# WORK REQUIRED
Each record below should be output verbatim, without pictures.

# TASK INPUT
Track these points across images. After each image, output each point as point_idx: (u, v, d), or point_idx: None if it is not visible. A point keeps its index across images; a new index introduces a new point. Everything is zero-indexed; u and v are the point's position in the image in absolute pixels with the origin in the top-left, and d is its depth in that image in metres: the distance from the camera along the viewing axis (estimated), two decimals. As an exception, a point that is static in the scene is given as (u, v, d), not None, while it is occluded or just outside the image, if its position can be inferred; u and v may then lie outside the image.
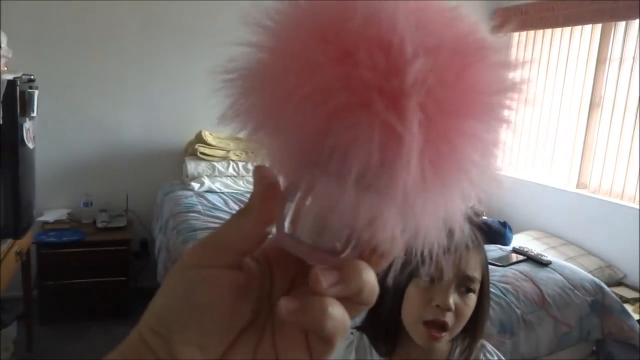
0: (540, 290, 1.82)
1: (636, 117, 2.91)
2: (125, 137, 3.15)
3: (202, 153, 2.97)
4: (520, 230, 3.29)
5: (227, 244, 0.26)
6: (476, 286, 0.82)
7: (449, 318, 0.79)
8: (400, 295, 0.83)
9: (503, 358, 0.91)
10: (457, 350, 0.87)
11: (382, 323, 0.87)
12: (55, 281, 2.71)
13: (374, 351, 0.89)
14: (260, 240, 0.27)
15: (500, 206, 3.67)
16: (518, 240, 2.79)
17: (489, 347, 0.91)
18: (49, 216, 2.90)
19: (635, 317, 2.03)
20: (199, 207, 2.59)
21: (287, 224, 0.25)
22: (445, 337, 0.80)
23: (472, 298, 0.82)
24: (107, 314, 2.83)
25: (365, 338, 0.90)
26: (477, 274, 0.82)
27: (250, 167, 2.55)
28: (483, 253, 0.86)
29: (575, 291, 1.87)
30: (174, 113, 3.21)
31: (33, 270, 2.58)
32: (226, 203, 2.73)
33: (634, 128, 2.92)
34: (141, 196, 3.15)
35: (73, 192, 3.05)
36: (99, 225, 2.90)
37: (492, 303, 1.73)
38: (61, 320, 2.76)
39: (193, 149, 3.01)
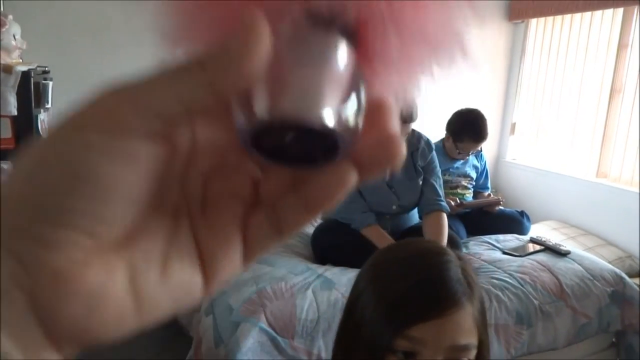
0: (559, 281, 1.79)
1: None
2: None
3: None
4: (539, 220, 3.24)
5: (157, 106, 0.18)
6: (472, 353, 0.62)
7: None
8: None
9: None
10: None
11: None
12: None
13: None
14: (201, 112, 0.19)
15: (517, 196, 3.62)
16: (536, 230, 2.74)
17: None
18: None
19: (657, 308, 1.99)
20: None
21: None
22: None
23: None
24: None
25: None
26: (472, 339, 0.61)
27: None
28: (479, 301, 0.64)
29: (595, 281, 1.83)
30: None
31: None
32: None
33: (656, 115, 2.85)
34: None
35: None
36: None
37: (508, 294, 1.71)
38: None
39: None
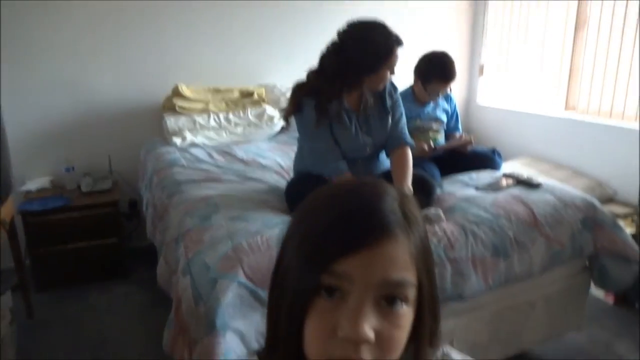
0: (532, 211, 1.81)
1: (635, 35, 2.84)
2: (100, 97, 3.04)
3: (180, 107, 2.89)
4: (511, 158, 3.28)
5: None
6: (409, 293, 0.54)
7: (365, 354, 0.51)
8: (297, 319, 0.55)
9: None
10: None
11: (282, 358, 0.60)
12: (47, 248, 2.68)
13: None
14: None
15: (490, 137, 3.64)
16: (509, 168, 2.77)
17: (454, 354, 0.66)
18: (31, 185, 2.85)
19: (627, 231, 2.04)
20: (182, 161, 2.53)
21: None
22: None
23: (405, 312, 0.54)
24: (104, 275, 2.83)
25: None
26: (408, 275, 0.54)
27: (232, 117, 2.44)
28: (419, 239, 0.57)
29: (567, 209, 1.86)
30: (148, 68, 3.09)
31: (22, 240, 2.55)
32: (210, 155, 2.67)
33: (620, 46, 2.85)
34: (124, 156, 3.08)
35: (53, 158, 2.97)
36: (84, 189, 2.85)
37: (484, 227, 1.73)
38: (59, 286, 2.76)
39: (171, 103, 2.92)
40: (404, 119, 2.08)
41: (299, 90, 1.91)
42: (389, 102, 2.02)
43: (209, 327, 1.39)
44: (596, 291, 2.50)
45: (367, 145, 1.99)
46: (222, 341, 1.38)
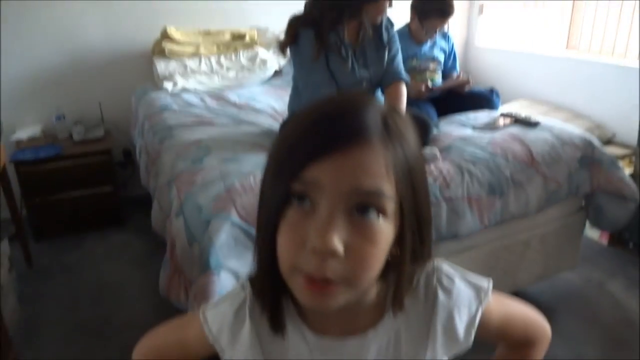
0: (529, 150, 1.78)
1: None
2: (89, 43, 2.94)
3: (170, 51, 2.80)
4: (510, 100, 3.22)
5: None
6: (386, 204, 0.50)
7: (332, 269, 0.48)
8: (272, 232, 0.52)
9: (468, 274, 0.64)
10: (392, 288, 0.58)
11: (260, 278, 0.58)
12: (42, 198, 2.67)
13: None
14: None
15: (489, 79, 3.57)
16: (507, 109, 2.73)
17: (446, 267, 0.63)
18: (22, 134, 2.80)
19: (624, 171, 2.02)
20: (174, 106, 2.48)
21: None
22: (340, 291, 0.50)
23: (380, 226, 0.50)
24: (101, 223, 2.83)
25: None
26: (383, 184, 0.49)
27: (223, 61, 2.37)
28: (403, 155, 0.52)
29: (565, 147, 1.83)
30: (136, 12, 2.96)
31: (16, 190, 2.53)
32: (202, 100, 2.61)
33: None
34: (115, 104, 3.02)
35: (43, 107, 2.91)
36: (76, 138, 2.80)
37: (480, 166, 1.70)
38: (56, 235, 2.77)
39: (160, 47, 2.83)
40: (400, 56, 2.03)
41: (296, 22, 1.88)
42: (385, 36, 1.98)
43: (203, 267, 1.39)
44: (591, 232, 2.51)
45: (363, 80, 1.95)
46: (216, 280, 1.38)
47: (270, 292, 0.57)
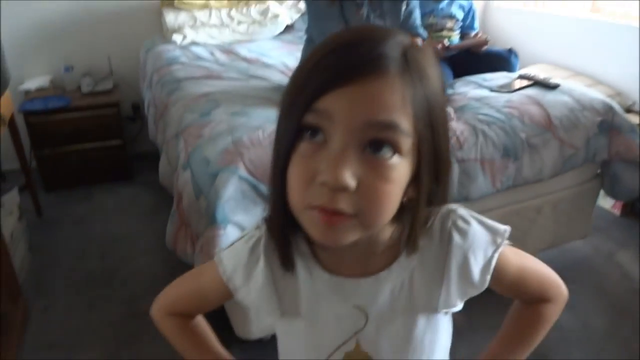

# EXPECTED ANSWER
Track these points across images. After each image, output each point as point_idx: (u, v, d), or point_idx: None if it is not visible. A point keeps its index across images; a new index introduces a new point. Everything is zero-indexed; u and v are the point's position in the image in absolute pixels with the origin in the top-left, and d is its depth in that image in metres: the distance from the camera along the viewing axis (estimated), two decimals. As an exception, a point that is static in the scene is given as (u, v, d), not None, while it is occluded or just outside the image, if its position can be inferred; u and v may then lie outside the image.
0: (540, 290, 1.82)
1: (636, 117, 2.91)
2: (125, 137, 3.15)
3: (202, 153, 2.97)
4: (520, 230, 3.29)
5: (227, 244, 0.26)
6: (476, 286, 0.82)
7: (449, 318, 0.79)
8: (400, 295, 0.83)
9: (503, 358, 0.91)
10: (457, 350, 0.87)
11: (382, 323, 0.87)
12: (55, 281, 2.71)
13: (374, 351, 0.89)
14: (260, 240, 0.27)
15: (500, 206, 3.67)
16: (518, 240, 2.79)
17: (489, 347, 0.91)
18: (49, 216, 2.90)
19: (635, 317, 2.03)
20: (199, 207, 2.59)
21: (287, 224, 0.25)
22: (445, 337, 0.80)
23: (472, 298, 0.82)
24: (107, 314, 2.83)
25: (365, 338, 0.90)
26: (477, 274, 0.82)
27: (250, 167, 2.55)
28: (483, 253, 0.86)
29: (575, 291, 1.87)
30: (174, 113, 3.21)
31: (33, 270, 2.58)
32: (226, 203, 2.73)
33: (634, 128, 2.92)
34: (141, 196, 3.15)
35: (73, 192, 3.05)
36: (99, 225, 2.90)
37: (492, 303, 1.73)
38: (61, 320, 2.76)
39: (193, 149, 3.01)
0: (559, 281, 1.79)
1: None
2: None
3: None
4: (539, 220, 3.24)
5: (157, 106, 0.18)
6: (472, 353, 0.62)
7: None
8: None
9: None
10: None
11: None
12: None
13: None
14: (201, 112, 0.19)
15: (517, 196, 3.62)
16: (536, 230, 2.74)
17: None
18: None
19: (657, 308, 1.99)
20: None
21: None
22: None
23: None
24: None
25: None
26: (472, 339, 0.61)
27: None
28: (479, 301, 0.64)
29: (595, 281, 1.83)
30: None
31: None
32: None
33: (656, 115, 2.85)
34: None
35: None
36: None
37: (508, 294, 1.71)
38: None
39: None
0: (532, 211, 1.81)
1: (635, 35, 2.84)
2: (100, 97, 3.04)
3: (180, 107, 2.89)
4: (511, 158, 3.28)
5: None
6: (409, 293, 0.54)
7: (365, 354, 0.51)
8: (297, 319, 0.55)
9: None
10: None
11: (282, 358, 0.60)
12: (47, 248, 2.68)
13: None
14: None
15: (490, 137, 3.64)
16: (509, 168, 2.77)
17: (454, 354, 0.66)
18: (31, 185, 2.85)
19: (627, 231, 2.04)
20: (182, 161, 2.53)
21: None
22: None
23: (405, 312, 0.54)
24: (104, 275, 2.83)
25: None
26: (408, 275, 0.54)
27: (232, 117, 2.44)
28: (419, 239, 0.57)
29: (567, 209, 1.86)
30: (148, 68, 3.09)
31: (22, 240, 2.55)
32: (210, 155, 2.67)
33: (620, 46, 2.85)
34: (124, 156, 3.08)
35: (53, 158, 2.97)
36: (84, 189, 2.85)
37: (484, 227, 1.73)
38: (59, 286, 2.76)
39: (171, 103, 2.92)
40: (404, 119, 2.08)
41: (299, 90, 1.91)
42: (389, 102, 2.02)
43: (209, 327, 1.39)
44: (596, 291, 2.50)
45: (367, 145, 1.99)
46: (222, 341, 1.38)
0: (529, 150, 1.78)
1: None
2: (89, 43, 2.94)
3: (170, 51, 2.80)
4: (510, 100, 3.22)
5: None
6: (386, 204, 0.50)
7: (332, 269, 0.48)
8: (272, 232, 0.52)
9: (468, 274, 0.64)
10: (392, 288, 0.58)
11: (260, 278, 0.58)
12: (42, 198, 2.67)
13: None
14: None
15: (489, 79, 3.57)
16: (507, 109, 2.73)
17: (446, 267, 0.63)
18: (22, 134, 2.80)
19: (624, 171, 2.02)
20: (174, 106, 2.48)
21: None
22: (340, 291, 0.50)
23: (380, 226, 0.50)
24: (101, 223, 2.83)
25: None
26: (383, 184, 0.49)
27: (223, 61, 2.37)
28: (403, 155, 0.52)
29: (565, 147, 1.83)
30: (136, 12, 2.96)
31: (16, 190, 2.53)
32: (202, 100, 2.61)
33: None
34: (115, 104, 3.02)
35: (43, 107, 2.91)
36: (76, 138, 2.80)
37: (480, 166, 1.70)
38: (56, 235, 2.77)
39: (160, 47, 2.83)
40: (400, 56, 2.03)
41: (296, 22, 1.88)
42: (385, 36, 1.98)
43: (203, 267, 1.39)
44: (591, 232, 2.51)
45: (363, 80, 1.95)
46: (216, 280, 1.38)
47: (270, 292, 0.57)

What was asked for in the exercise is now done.